▶ **What you have to do**
Gather every line below where "axis" appears.

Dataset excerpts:
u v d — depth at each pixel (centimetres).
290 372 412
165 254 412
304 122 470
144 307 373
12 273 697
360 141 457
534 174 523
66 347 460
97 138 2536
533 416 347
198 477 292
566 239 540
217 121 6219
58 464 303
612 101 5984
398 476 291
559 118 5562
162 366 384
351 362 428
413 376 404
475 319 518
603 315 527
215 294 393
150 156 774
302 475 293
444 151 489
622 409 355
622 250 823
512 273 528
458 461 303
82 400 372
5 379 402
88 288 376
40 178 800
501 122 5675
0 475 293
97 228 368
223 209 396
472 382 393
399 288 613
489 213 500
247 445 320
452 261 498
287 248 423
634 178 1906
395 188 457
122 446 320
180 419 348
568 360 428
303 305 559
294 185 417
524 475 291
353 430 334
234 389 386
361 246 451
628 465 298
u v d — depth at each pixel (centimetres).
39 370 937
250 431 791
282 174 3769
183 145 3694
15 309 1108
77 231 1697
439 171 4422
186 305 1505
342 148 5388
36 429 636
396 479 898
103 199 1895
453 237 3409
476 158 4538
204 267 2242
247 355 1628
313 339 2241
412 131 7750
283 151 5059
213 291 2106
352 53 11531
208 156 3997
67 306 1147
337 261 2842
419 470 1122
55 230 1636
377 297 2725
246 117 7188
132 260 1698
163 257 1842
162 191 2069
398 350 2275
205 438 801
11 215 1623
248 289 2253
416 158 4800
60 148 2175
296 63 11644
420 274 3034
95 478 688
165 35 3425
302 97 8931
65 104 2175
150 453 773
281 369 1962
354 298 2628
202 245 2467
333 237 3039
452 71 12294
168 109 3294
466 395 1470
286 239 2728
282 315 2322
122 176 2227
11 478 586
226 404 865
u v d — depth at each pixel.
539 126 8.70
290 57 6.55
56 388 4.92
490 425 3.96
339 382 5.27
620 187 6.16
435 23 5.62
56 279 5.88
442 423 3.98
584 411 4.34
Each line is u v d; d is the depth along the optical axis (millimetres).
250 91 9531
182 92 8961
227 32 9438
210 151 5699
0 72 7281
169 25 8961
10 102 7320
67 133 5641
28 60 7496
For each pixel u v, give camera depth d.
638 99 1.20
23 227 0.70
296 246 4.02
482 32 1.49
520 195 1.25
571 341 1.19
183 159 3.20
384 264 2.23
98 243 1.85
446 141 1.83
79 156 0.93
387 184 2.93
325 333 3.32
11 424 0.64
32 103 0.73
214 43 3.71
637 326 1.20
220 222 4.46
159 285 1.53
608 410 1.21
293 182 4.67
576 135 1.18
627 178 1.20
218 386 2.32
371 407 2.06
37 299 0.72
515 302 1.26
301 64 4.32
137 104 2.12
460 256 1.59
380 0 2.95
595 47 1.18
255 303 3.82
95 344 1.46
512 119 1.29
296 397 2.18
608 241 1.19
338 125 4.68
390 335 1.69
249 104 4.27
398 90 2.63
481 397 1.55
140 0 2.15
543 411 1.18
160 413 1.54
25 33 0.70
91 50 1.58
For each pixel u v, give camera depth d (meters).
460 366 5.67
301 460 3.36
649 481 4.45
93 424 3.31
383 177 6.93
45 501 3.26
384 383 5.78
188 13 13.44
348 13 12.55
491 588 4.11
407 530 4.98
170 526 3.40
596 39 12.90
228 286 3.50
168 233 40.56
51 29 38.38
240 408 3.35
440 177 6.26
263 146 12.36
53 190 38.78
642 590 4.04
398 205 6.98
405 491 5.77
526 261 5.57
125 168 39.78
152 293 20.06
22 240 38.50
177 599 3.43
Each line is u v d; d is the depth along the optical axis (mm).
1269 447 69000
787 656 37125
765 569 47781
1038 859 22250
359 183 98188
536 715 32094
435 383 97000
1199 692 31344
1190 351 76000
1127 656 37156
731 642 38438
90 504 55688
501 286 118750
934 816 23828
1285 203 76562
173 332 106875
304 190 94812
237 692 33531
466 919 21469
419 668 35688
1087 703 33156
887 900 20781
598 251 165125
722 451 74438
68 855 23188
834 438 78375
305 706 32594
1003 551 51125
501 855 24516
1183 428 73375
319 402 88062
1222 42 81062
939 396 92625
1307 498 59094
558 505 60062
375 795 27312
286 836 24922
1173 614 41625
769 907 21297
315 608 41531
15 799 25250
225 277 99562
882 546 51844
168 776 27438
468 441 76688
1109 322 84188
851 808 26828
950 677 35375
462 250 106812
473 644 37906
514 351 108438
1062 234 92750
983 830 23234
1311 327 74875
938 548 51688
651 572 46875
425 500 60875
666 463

▶ **Problem solution**
Each line is u v d; d is the depth along the optical axis (millimetres).
Each line is u v d; d is the depth along the optical axis (mm).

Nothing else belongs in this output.